Gender Bias and Feedback: A Real Problem
Gender equality in the workplace is a major point of discussion in our society today. While some cite the wage gap as a key issue, others want to eliminate unfair maternity leave policies and increase upward mobility for women.
Another issue, though, surrounds performance reviews and constructive feedback. In fact, The Huffington Post cited data from Dr. Karen Snyder of the Clayman Institute for Gender Research at Stanford University, which revealed major discrepancies between what is said in a man’s performance review versus what is said in a woman’s. Female workers were more likely to receive praise for team accomplishments rather than individual results. Additionally, men were three times more likely to hear feedback related to business outcomes or company goals.
Furthermore, Silicon Valley influencer Kieran Snyder shared data from her research study in Fortune that found 58.9 percent of reviews men received contained critical feedback, while 87.9 percent of the reviews received by women did.
Bias in the workplace goes far beyond gender, though. In fact, Diversity Digest shared data from a survey by the National Opinion Research Center at the University of Chicago, which revealed minority groups were evaluated more negatively than white people. Specifically, more than half of the survey respondents rated African Americans as less intelligent than white people. Race, gender, ethnicity and orientation all present major vulnerabilities for bias in the workplace, especially during performance reviews or anytime feedback is shared with employees.
“Performance reviews and feedback should be improved to create a fair working environment.”
The Solution: Informed Conversations
At BetterWorks, we understand that these are very real problems and think performance reviews and feedback should be improved to create a fair working environment for all employees. As the Society for Human Resources Management pointed out, many companies still use qualitative ranking systems for performance reviews that ultimately pit employees against each other and feed the workplace bias monster. Adobe was one of those companies until 2012, when Senior Vice President Donna Morris abolished the system altogether and replaced it with more frequent, informal conversation.

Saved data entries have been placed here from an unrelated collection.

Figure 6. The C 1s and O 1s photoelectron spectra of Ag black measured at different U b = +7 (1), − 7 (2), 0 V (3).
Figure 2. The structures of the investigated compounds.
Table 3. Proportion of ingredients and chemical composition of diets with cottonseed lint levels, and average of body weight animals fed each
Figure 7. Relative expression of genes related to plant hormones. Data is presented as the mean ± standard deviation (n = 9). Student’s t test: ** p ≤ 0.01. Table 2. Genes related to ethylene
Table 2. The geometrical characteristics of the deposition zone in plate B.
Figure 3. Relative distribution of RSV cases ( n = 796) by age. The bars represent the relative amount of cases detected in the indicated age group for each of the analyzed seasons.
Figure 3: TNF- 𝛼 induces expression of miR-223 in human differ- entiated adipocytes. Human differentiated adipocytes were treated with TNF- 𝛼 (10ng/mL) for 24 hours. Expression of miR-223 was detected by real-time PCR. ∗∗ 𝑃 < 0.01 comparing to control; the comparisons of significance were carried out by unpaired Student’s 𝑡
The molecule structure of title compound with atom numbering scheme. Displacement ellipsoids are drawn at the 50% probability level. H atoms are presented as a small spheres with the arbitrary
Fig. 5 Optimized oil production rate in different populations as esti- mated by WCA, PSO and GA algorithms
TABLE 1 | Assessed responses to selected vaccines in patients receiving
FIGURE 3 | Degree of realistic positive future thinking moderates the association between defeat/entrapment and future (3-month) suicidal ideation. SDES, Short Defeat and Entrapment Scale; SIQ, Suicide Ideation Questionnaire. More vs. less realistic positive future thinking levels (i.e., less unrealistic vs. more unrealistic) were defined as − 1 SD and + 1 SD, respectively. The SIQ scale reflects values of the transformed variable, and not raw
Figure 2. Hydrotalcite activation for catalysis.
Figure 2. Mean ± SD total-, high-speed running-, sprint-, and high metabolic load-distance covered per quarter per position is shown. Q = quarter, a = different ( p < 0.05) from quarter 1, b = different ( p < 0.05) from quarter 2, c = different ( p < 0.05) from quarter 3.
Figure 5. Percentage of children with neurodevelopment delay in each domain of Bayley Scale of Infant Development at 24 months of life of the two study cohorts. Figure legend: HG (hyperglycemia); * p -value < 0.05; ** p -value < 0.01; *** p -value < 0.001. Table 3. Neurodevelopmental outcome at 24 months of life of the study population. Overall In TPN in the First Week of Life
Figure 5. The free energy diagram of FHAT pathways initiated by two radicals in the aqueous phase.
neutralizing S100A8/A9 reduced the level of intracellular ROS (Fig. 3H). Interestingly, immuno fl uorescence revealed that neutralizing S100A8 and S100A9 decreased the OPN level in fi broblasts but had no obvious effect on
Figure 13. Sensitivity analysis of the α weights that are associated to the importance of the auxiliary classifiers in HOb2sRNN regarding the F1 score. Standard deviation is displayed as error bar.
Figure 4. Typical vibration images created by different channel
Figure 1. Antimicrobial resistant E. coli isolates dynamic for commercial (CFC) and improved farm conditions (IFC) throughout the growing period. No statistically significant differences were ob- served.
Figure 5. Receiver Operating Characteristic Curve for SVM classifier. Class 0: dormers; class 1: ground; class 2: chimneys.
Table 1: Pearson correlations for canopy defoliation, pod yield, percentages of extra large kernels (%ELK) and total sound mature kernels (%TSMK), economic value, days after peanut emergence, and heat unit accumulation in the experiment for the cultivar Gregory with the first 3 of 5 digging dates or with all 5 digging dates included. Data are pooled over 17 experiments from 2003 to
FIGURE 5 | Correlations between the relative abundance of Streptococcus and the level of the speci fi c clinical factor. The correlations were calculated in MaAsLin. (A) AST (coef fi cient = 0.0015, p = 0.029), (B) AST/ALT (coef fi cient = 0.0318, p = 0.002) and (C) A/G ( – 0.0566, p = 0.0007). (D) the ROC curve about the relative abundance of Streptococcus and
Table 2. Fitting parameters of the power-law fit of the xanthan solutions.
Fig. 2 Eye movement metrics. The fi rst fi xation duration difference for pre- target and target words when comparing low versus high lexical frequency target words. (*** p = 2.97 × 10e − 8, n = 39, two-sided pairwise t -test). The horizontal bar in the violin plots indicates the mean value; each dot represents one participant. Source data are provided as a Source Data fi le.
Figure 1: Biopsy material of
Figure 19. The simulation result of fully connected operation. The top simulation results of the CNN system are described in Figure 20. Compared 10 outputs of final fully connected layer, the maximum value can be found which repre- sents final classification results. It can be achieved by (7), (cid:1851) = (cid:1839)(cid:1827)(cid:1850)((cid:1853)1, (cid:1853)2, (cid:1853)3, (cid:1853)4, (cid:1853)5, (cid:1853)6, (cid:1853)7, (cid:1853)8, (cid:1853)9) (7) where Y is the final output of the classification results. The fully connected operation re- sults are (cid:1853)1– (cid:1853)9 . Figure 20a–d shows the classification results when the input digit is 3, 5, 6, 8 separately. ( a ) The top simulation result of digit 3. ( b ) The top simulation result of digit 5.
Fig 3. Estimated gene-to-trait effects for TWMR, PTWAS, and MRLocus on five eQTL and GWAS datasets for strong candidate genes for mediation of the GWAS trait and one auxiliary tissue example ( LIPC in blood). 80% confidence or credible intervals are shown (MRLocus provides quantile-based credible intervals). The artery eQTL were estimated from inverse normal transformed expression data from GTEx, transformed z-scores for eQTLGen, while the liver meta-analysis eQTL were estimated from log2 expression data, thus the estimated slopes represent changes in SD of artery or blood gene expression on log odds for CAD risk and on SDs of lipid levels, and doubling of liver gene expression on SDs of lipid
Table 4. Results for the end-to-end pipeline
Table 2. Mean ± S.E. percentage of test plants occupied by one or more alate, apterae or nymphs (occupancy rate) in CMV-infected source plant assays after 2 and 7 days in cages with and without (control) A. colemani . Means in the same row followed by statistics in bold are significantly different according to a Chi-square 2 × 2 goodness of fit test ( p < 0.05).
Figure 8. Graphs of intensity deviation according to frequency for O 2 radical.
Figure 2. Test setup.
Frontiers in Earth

This was a strong move on Morris’ part, and we think these casual conversations can go even further toward eliminating bias when your leaders throw data into the mix. That’s where interactive goal setting software comes in. When companies rely on performance management and goal setting programs that create a constantly-updated visual of each employee’s achievements and contributions to their teams, managers are better-equipped to give honest, fair appraisals to all workers. Additionally, these tools empower employees to advocate for themselves and remain active participants in conversations surrounding their performance.
Another important quality of interactive software is its inherent transparency. While some of the most biased evaluations happen behind closed doors through anonymous rankings and feedback, interactive platforms are visible to everyone and updated on a regular basis. This means performance conversations™ will be accountable, honest, informed and data-driven.
Companies have a long way to go eliminating bias in the workplace. However, at BetterWorks, we think enterprises have all the tools they need to prevent this occurrence during performance reviews.